= Tatiana Semenova =

Tatiana Semenova (July 17, 1920-September 24, 1996) was a Russian-born ballet dancer and dance teacher. She was the founding director of the Houston Ballet Academy.

Semenova was born in Petrograd (now St. Petersburg), Russia, but moved with her family to Paris, France when she was five. At the age of seven, Semenova began studying with Mathilde Kschessinska.

After several years of practice, Semenova made her dancing debut at the age of 11 with a Russian opera company formed in London. The next year she began her formal ballet career as a member of the Ballet Russe de Monte Carlo, touring the United States and South America.
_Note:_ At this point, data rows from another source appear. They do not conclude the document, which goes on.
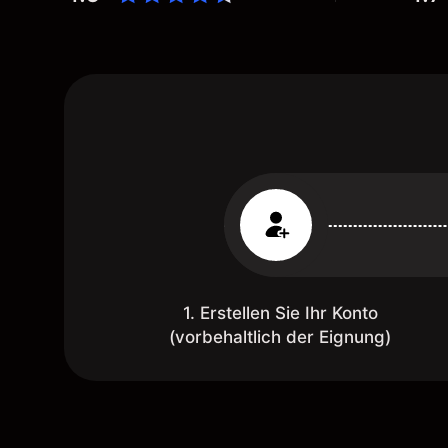
1. Erstellen Sie Ihr Konto
(vorbehaltlich der Eignung)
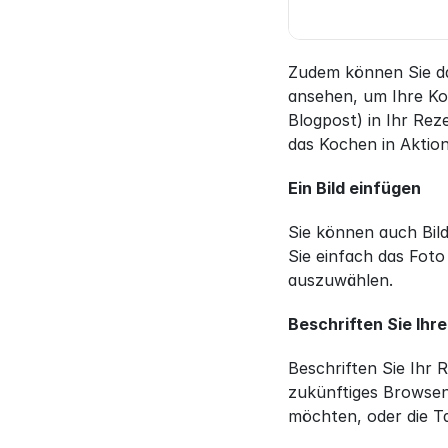
Zudem können Sie da
ansehen, um Ihre Ko
Blogpost) in Ihr Rez
das Kochen in Aktio
Ein Bild einfügen
Sie können auch Bil
Sie einfach das Foto
auszuwählen.
Beschriften Sie Ihr
Beschriften Sie Ihr 
zukünftiges Browsen 
möchten, oder die Ta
In 1937 Semenova joined the Opéra russe à Paris as its premiere danseuse. During World War II, she formed a group called the Foxhole Ballet to tour military installations in Europe and Africa with the USO. While performing in Rome, Italy on a bomb-damaged stage, she severed the cartilage in her knee and fractured her arm. Unable to dance any longer, in 1946 Semenova moved to the U.S. to begin her teaching career at Carnegie Hall's School of Dance.

In 1950, she formed the American Youth Ballet in Baton Rouge, Louisiana. In 1954, Semenova moved the American Youth Ballet to Houston, Texas. The following year, the newly formed Houston Foundation for Ballet asked her to help found the Houston Ballet Academy, which still exists today. She was director of the academy for 11 years.

In 1968, Semenova formed her own company, Ballet of Houston, which thrived until the mid-1980s. After the company disbanded, Semenova continued to teach privately until her death in 1996.

Semenova is buried next to her mother in the cemetery of St. Michael Island in Venice, Italy.